Thursday, October 10, 2013

Cool Announcement: Nobel Prize Winner Alice Munro and Her "Experiential Haiku"

Canadian author Alice Munro has won the Nobel Prize for literature. The Swedish Academy announced the decision today, calling the 82-year-old author from Wingham, Ont., a "master of the contemporary short story."

Below is excerpted from Mark Levene's  "It Was About Vanishing: A Glimpse of Alice Munro's Stories," Alice Munro edited by Harold Bloom, Infobase Publishing, 2009, p. 96.

The apparent alternation between fantasy and fact is among the many brilliant elements of 'The Albanian Virgin.' Within this movement is the counterpoint between the insistent clues that connect the two romances -- the priest's moustache and crucifix, the same details connected with Gjurdhi, Charlotte, and Claire in the present -- and the narrative's unresolved, open-ended multiplicity. Whether the couples are actually the same is inconsequential, since, despite another severed head, the danger again is in our 'frayed ... almost lost' connections, where 'views and streets deny knowledge of us, the air grows thin' (127). In story, in fact, or in both connections can be made to seem endless. When Claire, providing a parallel story to that of Lottar, the Albanian virgin, invokes Munro's version of entropy, that 'it was about vanishing' (126), she immediately imagines ' a destiny,' a brief narrative of life with Nelson, her former lover, only, it seems, to discover him at her bookstore. 'For this really was Nelson, come to claim me. Or at least to accost me, and see what would happen' (127). What happens is recorded as a sort of experiential haiku, notes towards parallel lives -- 'We have been very happy. I have often felt completely alone' (128) -- which serve as ellipses to the lush, cinematographic details of Lottar's rescue by the Franciscan and the limitless extension of their story:' She called him and called him, and when the boat came into the harbor at Trieste he was waiting on the dock' (128)


We have been very happy.
I have often felt completely alone

Alice Munro,  "The Albanian Virgin," Open Secrets, p.128


I agree with Mark Levene's  comment.
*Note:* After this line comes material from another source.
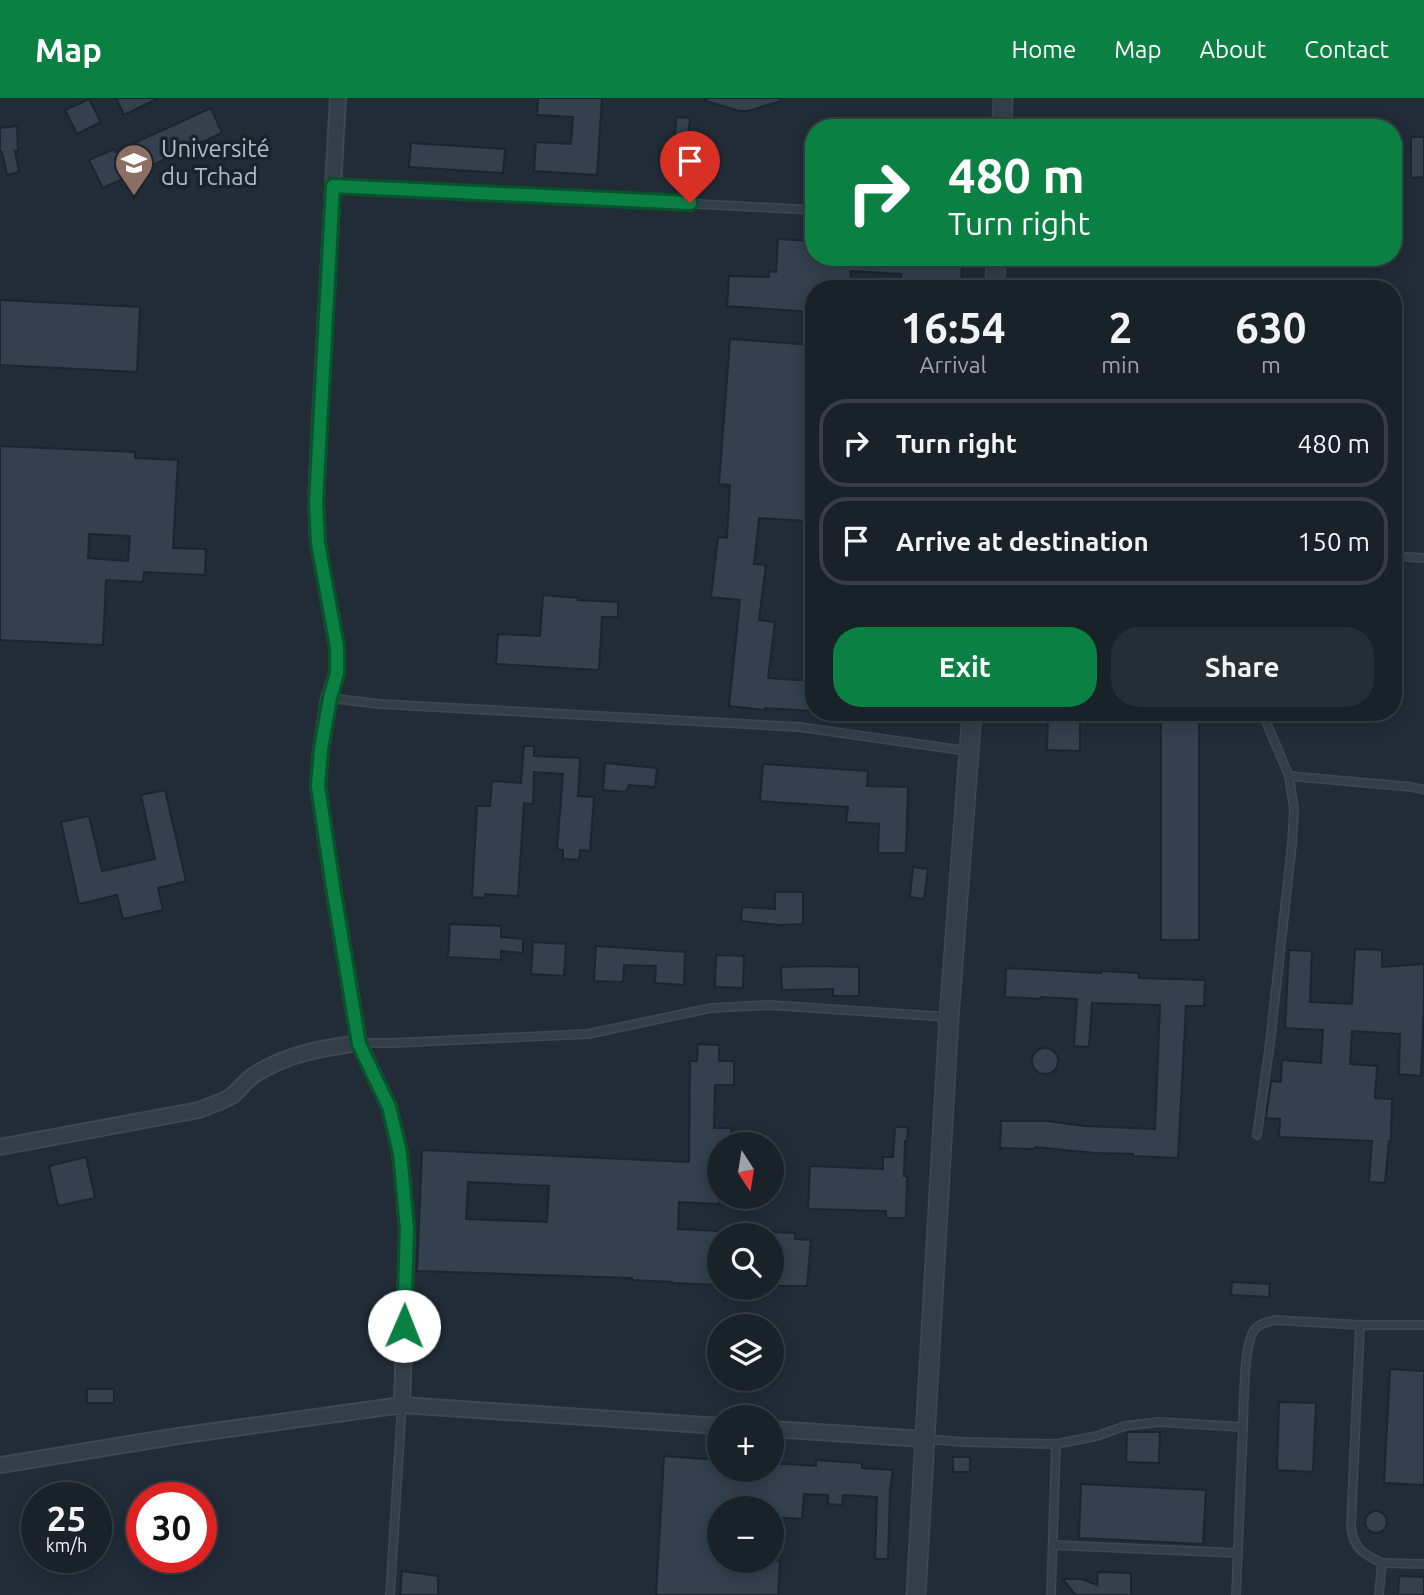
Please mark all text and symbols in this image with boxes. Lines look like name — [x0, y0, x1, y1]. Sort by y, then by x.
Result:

The "poem" above could be read as a "two-dimensional" haiku (coined by Ryusaku Tsunoda) where Munro "deliberately shifts the direction of an emotion into which the reader has been led" (Henderson, p.130).  Some of the most famous haiku by Issa were written in this style, such as the following ones (translated by Harold G. Henderson):

Snow melts,
and the village is overflowing --
with children

The first two lines lead the reader to a picture of disaster; however, this calamitous image is "suddenly -- and delightfully -- smashed by the last line"  (Ibid.).

Thanks to cherry bloom,
in its shadow utter strangers --
there are none!

In the first two lines, Issa gives the reader time to visualize the strangers, which is indicated by a cutting word ("wa,"  which is translated as "--" ), and the last line reveals that "there is  a pleasing unexpectedness about the ending"  (ibid.).

To conclude today's post, I would like to share with you  my haiku below, which is written in response to Alice Munro's short story, titled "The Albanian Virgin,"  and her vision:

cathedral music
in an autumn afternoon
the air grows thin


Updated, Oct., 11

A Conversation with Alice Munro, Nobel Prize Winner (45-minute interview with Paula Todd, the co-producer/host of the TVO program Person 2 Person, and I, the series producer)


References

Harold Bloom, ed., Alice Munro, Infobase Publishing, 2009.

Harold G. Henderson, An Introduction to Haiku: An Anthology of Poems and Poets from Basho and Shiki, Doubleday Anchor Books, 1958.

2 comments:

  1. Open Secrets is a book of short stories by Alice Munro published by McClelland and Stewart in 1994. It includes the following stories:

    "Carried Away"
    "A Real Life"
    "The Albanian Virgin"
    "Open Secrets"
    "The Jack Randa Hotel"
    "A Wilderness Station"
    "Spaceships Have Landed"
    "Vandals"

    Much of “The Albanian Virgin” is set in a remote mountain area where a Canadian tourist in the 1920s is captured by bandits; her tale of escape is comforting to a Victoria bookseller escaping from her own former life.

    ReplyDelete
  2. I just added the following passages that include two two-dimensional haiku by Issa and my comments:

    Some of the most famous haiku by Issa were written in this style, such as the following ones (translated by Harold G. Henderson):

    Snow melts,
    and the village is overflowing --
    with children

    The first two lines lead the reader to a picture of disaster; however, this calamitous image is "suddenly -- and delightfully -- smashed by the last line" (Ibid.).

    Thanks to cherry bloom,
    in its shadow utters strangers --
    there are none!

    In the first two lines, Issa gives the reader time to visualize the strangers, which is indicated by a cutting word ("wa," which is translated as "--" ), and the last line reveals that "there is a pleasing unexpectedness about the ending" (ibid.).